— BEGIN —

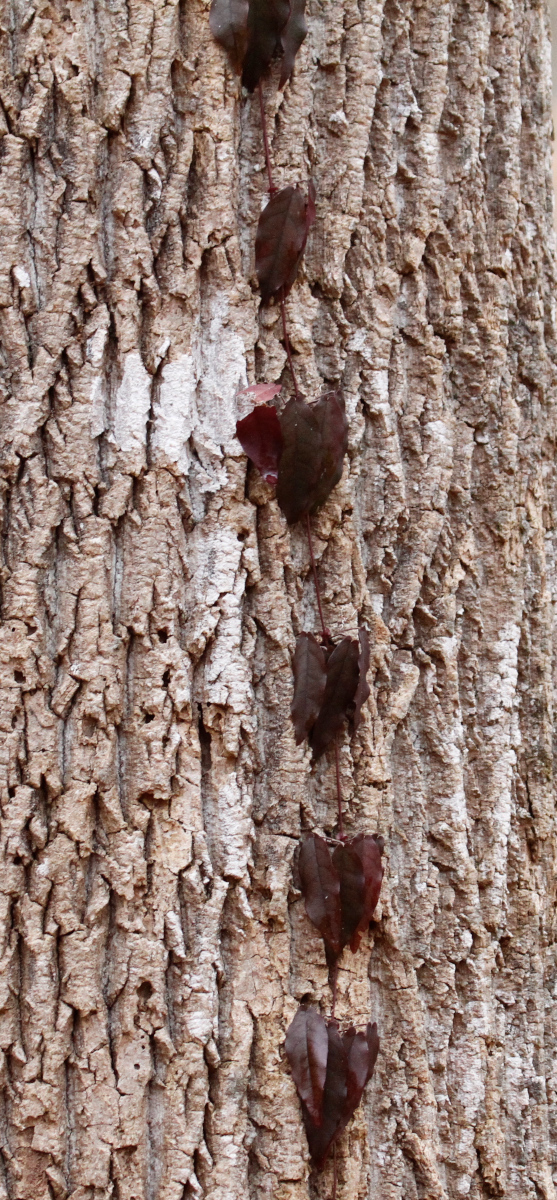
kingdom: Plantae
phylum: Tracheophyta
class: Magnoliopsida
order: Lamiales
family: Bignoniaceae
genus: Bignonia
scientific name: Bignonia capreolata
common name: Crossvine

— END —

▸ Aim: Reproduce every line of the records above verbatim, leaving out the pictures.

▸ The response:
kingdom: Plantae
phylum: Tracheophyta
class: Magnoliopsida
order: Lamiales
family: Bignoniaceae
genus: Bignonia
scientific name: Bignonia capreolata
common name: Crossvine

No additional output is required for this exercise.